I've been having some problem with new leaves on my plants looking like they've been eaten. Just as my anubias was sprouting a new leaf it would seem to get eaten. I was starting to think it was my algae eater but while re planting my tank I found a bunch of these snails living in my sand bed. They are virtually never seen in my tank but I found a tone of them in the sand. Does anyone know anything about them and how to get rid of them? I had some snails before but my clown loaches did a great job of devouring them, all but these I guess.

Thanks for the help


----------



## Jousters (Jan 16, 2014)

They look like Trumpet Snails.I have not seem them eat plants.They are good for the roots of your plants because they loosen the soil.I believe they multiply like crazy.I also had success with loaches eating them.Good luck finding the culprit.


----------



## Fishlover69 (Jun 9, 2015)

If you have clown loaches , they will help in cutting down the population or you could go for Assassin snails. I had the same issue with my plants and got a few assassin snails and now my new leaves are all good.


----------



## Waterman (Oct 7, 2013)

That's what I thought, trumpet snails, but it was a mystery as to why my plants were getting munched so I thought perhaps they were something else. I've reduced the population by quite a bit so I'll see how the plants respond. There sure was a tone of them in my sand bed.

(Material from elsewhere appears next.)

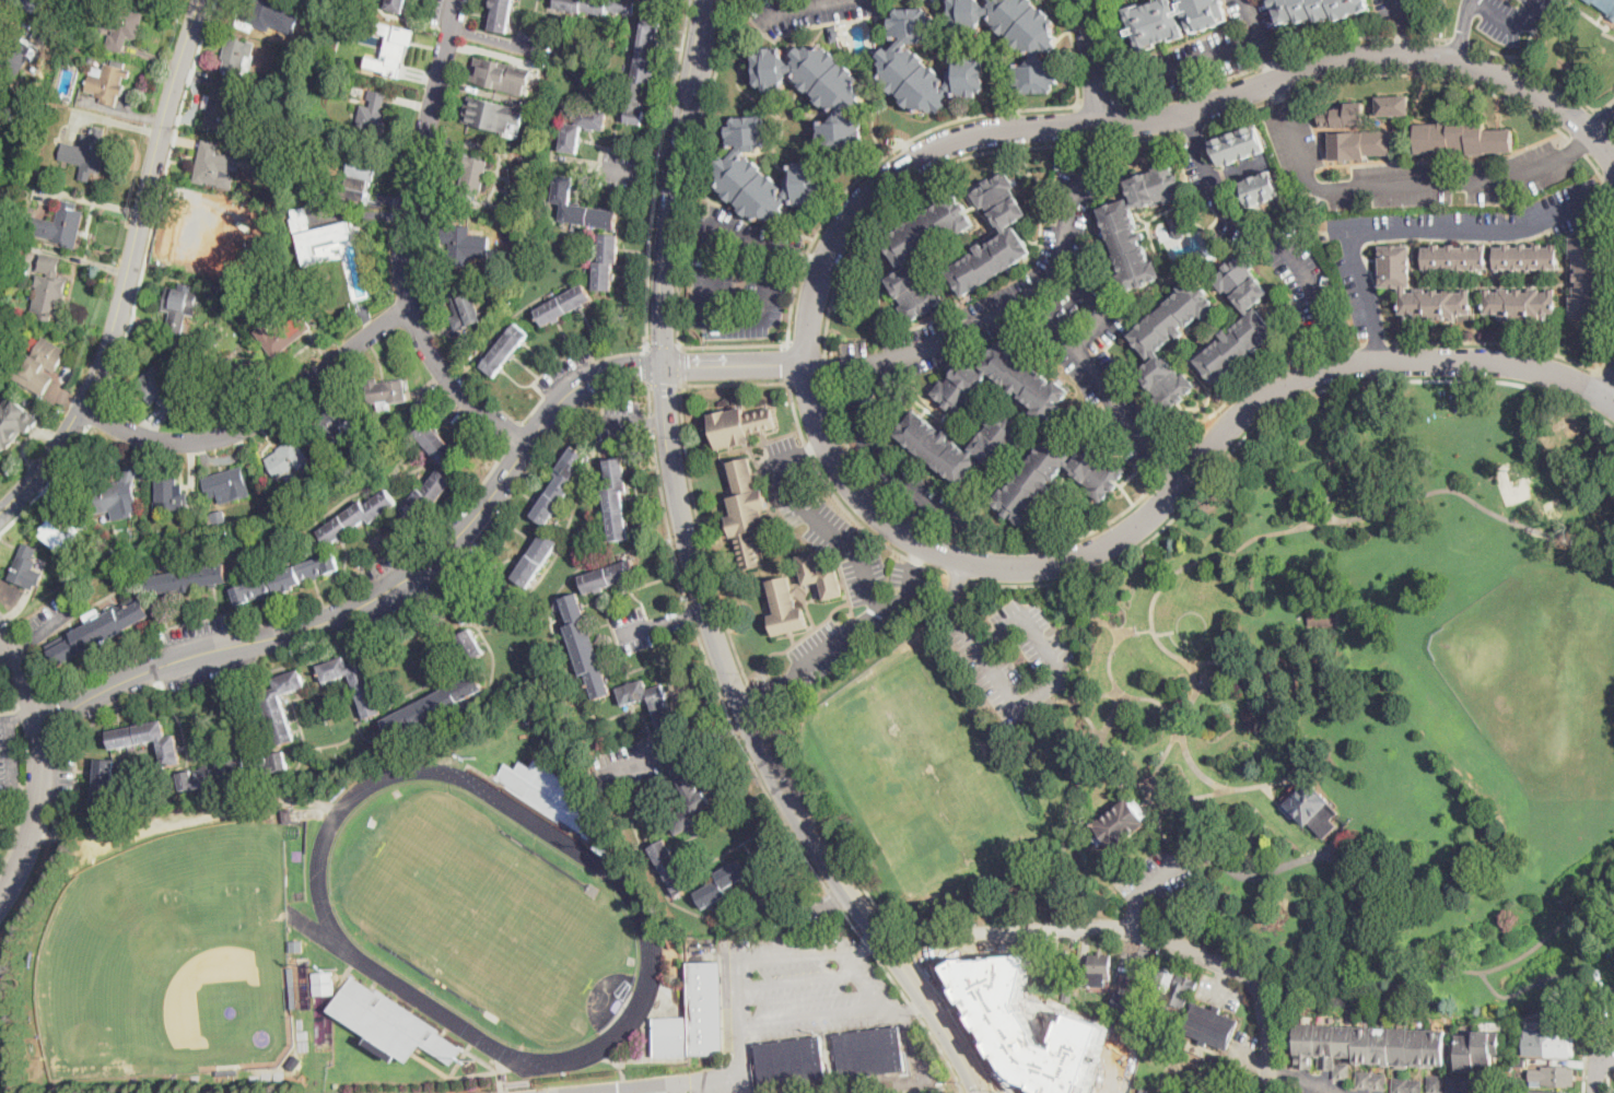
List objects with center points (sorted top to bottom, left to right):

Thanks for the advice! If the munching persists I'll try the assassin snails.


----------



## Jousters (Jan 16, 2014)

I find Anubis to be very hardy plant and fish don't like to eat it because of it`s thickness.You can cut the leaf off and it should grow back.Best to show a photo of the leaf.I`m sure other members on this site might know.I never had leaves eaten from Anubis before.Other plants yes.


----------



## charlie1 (Nov 27, 2015)

I find it difficult to agree that trumpet snails eating plants more so Anubias,usually trumpet snails will only eat leaves if the plant cell is dying .
I would look at the clown loaches if you still have them.
Just my take, which could be wrong.


----------



## Waterman (Oct 7, 2013)

Thanks for the added input.

I did a bunch of pruning, should have taken a few pics beforehand but anyway. It was always only the new growth that seemed to get munched but that said, could it have been a nutrient deficiency? After reducing the population of snails I now have several new leaves that are coming in normally but I've also been on top of my additions lately as well. I switched from Seachem ferts to the PPS Pro system and after a bit of a shaky start my tanks have settled in. All plant growth is much better.


----------



## Waterman (Oct 7, 2013)

So, once again, as the new leaves were developing this is what I end up with overnight. This is a new leaf, was just opening yesterday and looking completely normal. When the lights came on today, this is how it looks.
What leads me to the trumpet snails is that the damage always happens overnight but that could just be a coincidence. Could it be my Chinese algae eater? He's quite large, 4 inches plus.


----------